Civilian Party 'a joke on taxpayers'
Prime Minister John Key says the joke is on the New Zealand public after the Electoral Commission gave the satirical Civilian Party $33,000 to contest this year's election.
Key has heaped scorn on the party, run by satirical writer Ben Uffindell, which is campaigning on free ice cream for all and a llama for each child living in poverty.
"In reality, most people are going to sit there and think 'what a joke', they are literally a joke - just like [the] Bill and Ben [Party] was," Key said this morning on Breakfast.
That the party had been given tens of thousands of dollars in taxpayer money was "unbelievable".
Key said it was an expensive joke, "but in the end, I guess it's the Electoral Commission that decides the broadcasting divvying up of the money, and they've gone from 11 parties to fund, to 17.
"They've probably got prescribed rules and there's not much they can do about it," he said.
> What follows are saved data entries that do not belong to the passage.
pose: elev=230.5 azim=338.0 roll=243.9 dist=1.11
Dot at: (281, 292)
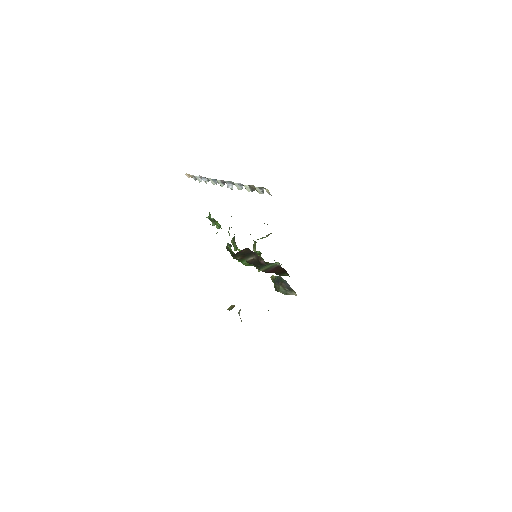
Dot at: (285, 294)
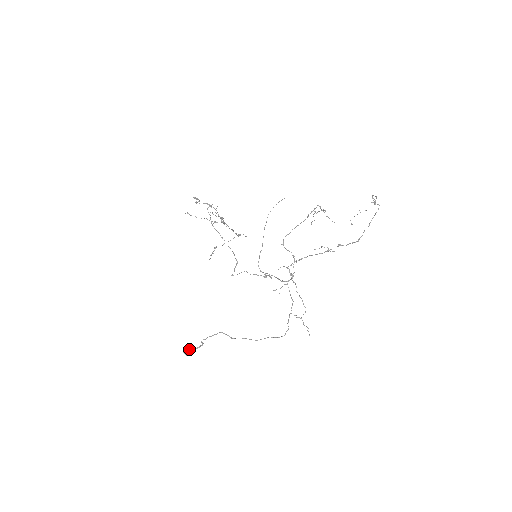
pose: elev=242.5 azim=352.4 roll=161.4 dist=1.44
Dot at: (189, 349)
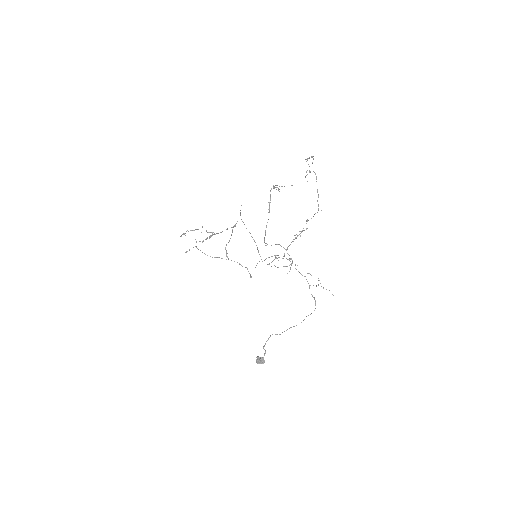
Dot at: (259, 360)
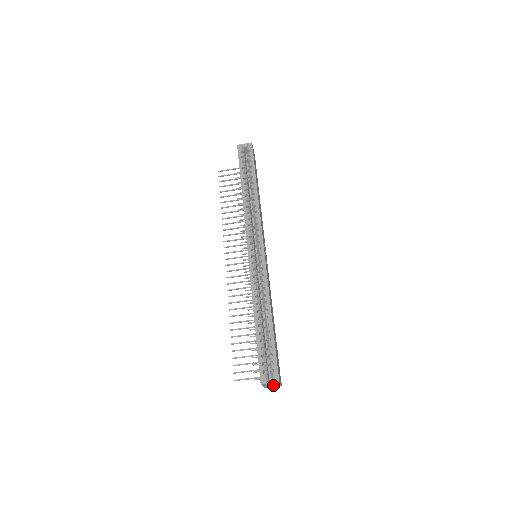
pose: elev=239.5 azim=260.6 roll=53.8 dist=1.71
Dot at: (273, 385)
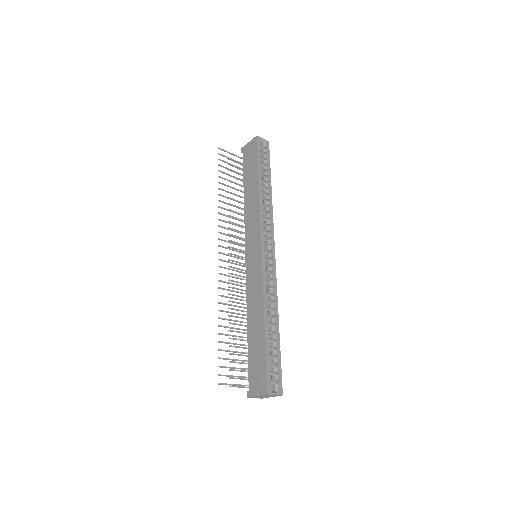
Dot at: (264, 396)
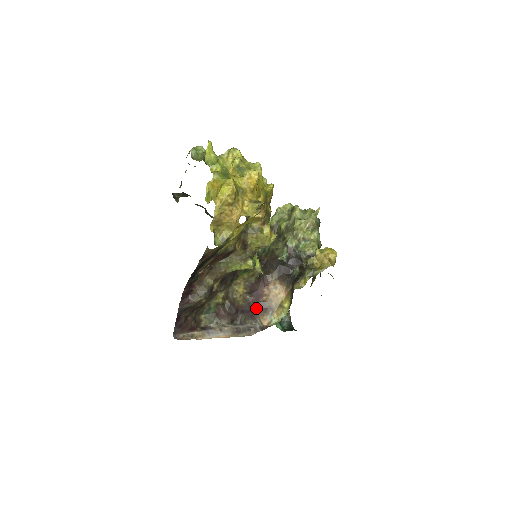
"But in reality, the Civilian Party will be thinking the biggest joke's on us, the taxpayer."
Lobby group the Taxpayers Union has also slammed the funding.
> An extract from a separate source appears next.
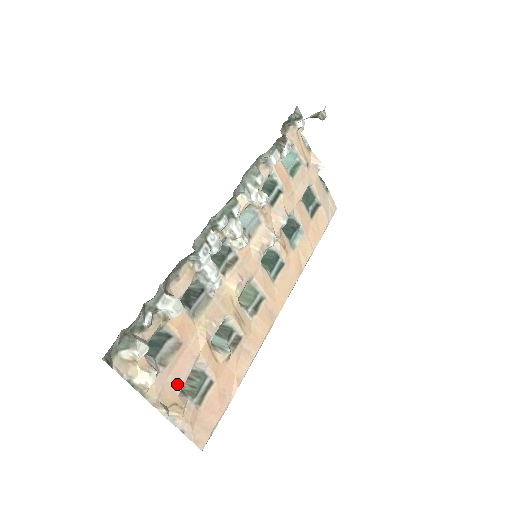
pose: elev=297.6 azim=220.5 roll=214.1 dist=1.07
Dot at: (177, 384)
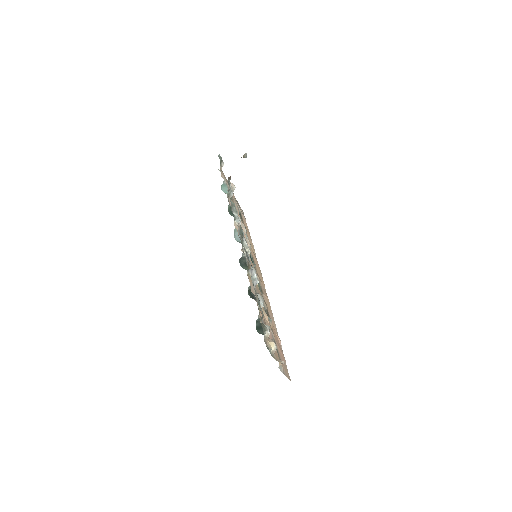
Dot at: occluded
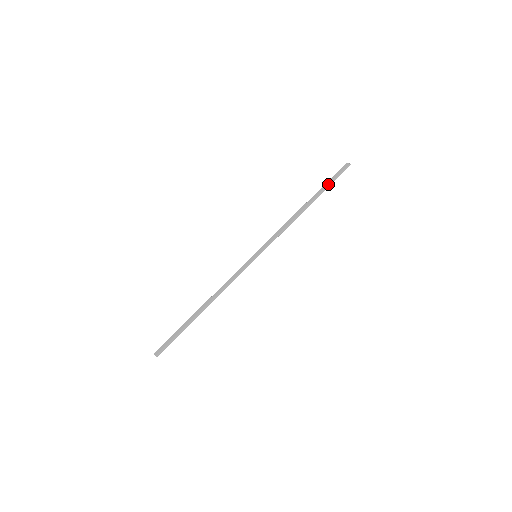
Executive director Jordan Williams said if the Civilian Party was serious about remaining funny, it should not take the money.
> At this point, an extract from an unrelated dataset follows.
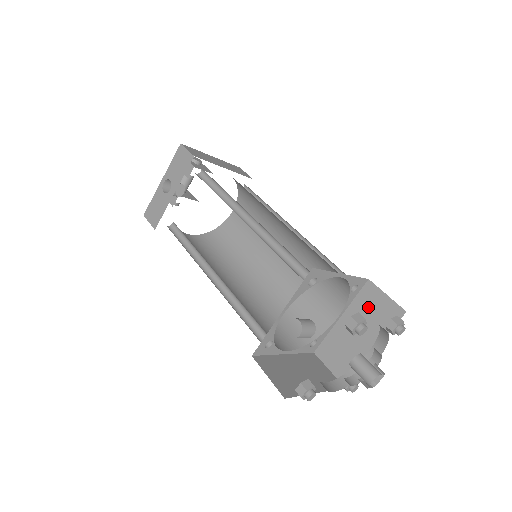
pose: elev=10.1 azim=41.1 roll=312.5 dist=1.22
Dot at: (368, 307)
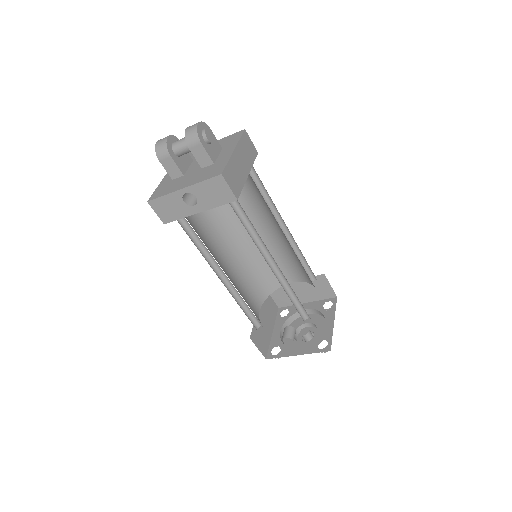
Dot at: (315, 285)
"It's bad enough that taxpayers have to fork out for political party propaganda, but for tax dollars to be given to a satirical party is outrageous," he said.
"While the Civilian Party is a fun project of Mr Uffindell, we are stunned that it would apply for taxpayer funding to prop up his hobby. The 'party' should not accept the money."
But according to electoral rules, the Civilian Party has to notify the commission that it considers itself to be qualified for an allocation in taxpayer funding.
CIVILIAN PARTY 'GOT SHORT-CHANGED'
Uffindell said last week that taxpayers had actually come out of the situation quite well.
"The commission actually short-changed us really," Uffindell said.
"We asked for $1 million and only got $33,000, so we got a bad deal really."
Uffindell said the Civilian Party was "not a joke" and had every right to the funding as it met all the legal criteria for a legitimate political party.
"We would not be allowed to accept the money if our party weren't real," he said.
"There are other joke parties getting funding, like the Conservatives and ACT."